Whenever a picture appears, leave it out while repeating all the other data exactly.

STORED DATA:

▬▬▬▬▬▬

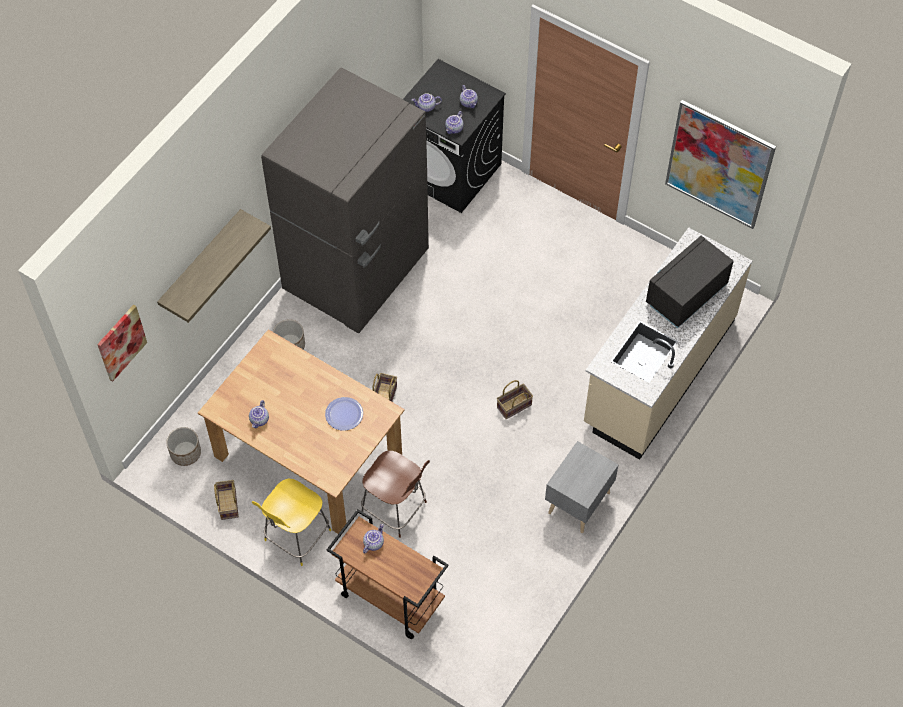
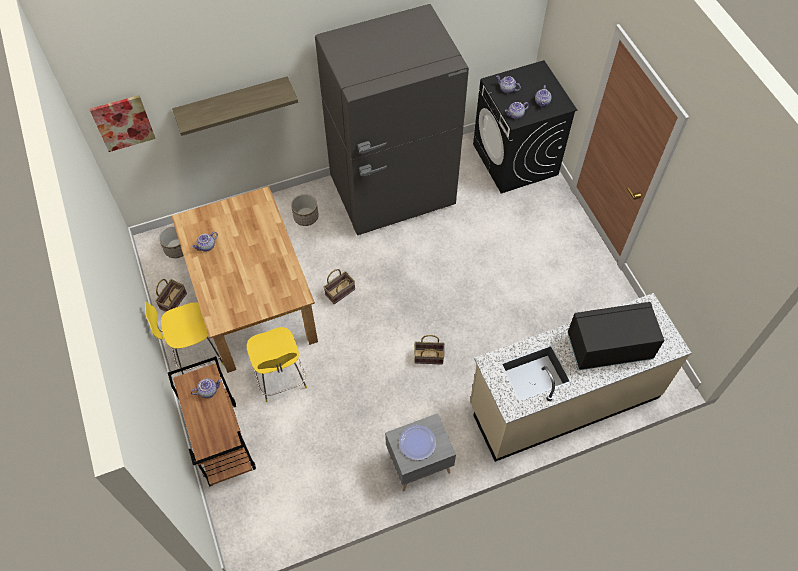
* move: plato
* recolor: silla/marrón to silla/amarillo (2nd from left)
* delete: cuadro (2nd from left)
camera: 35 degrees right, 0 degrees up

▬▬▬▬▬▬

ANSWER TO THIS EXERCISE:
* move: plato
* recolor: silla/marrón to silla/amarillo (2nd from left)
* delete: cuadro (2nd from left)
camera: 35 degrees right, 0 degrees up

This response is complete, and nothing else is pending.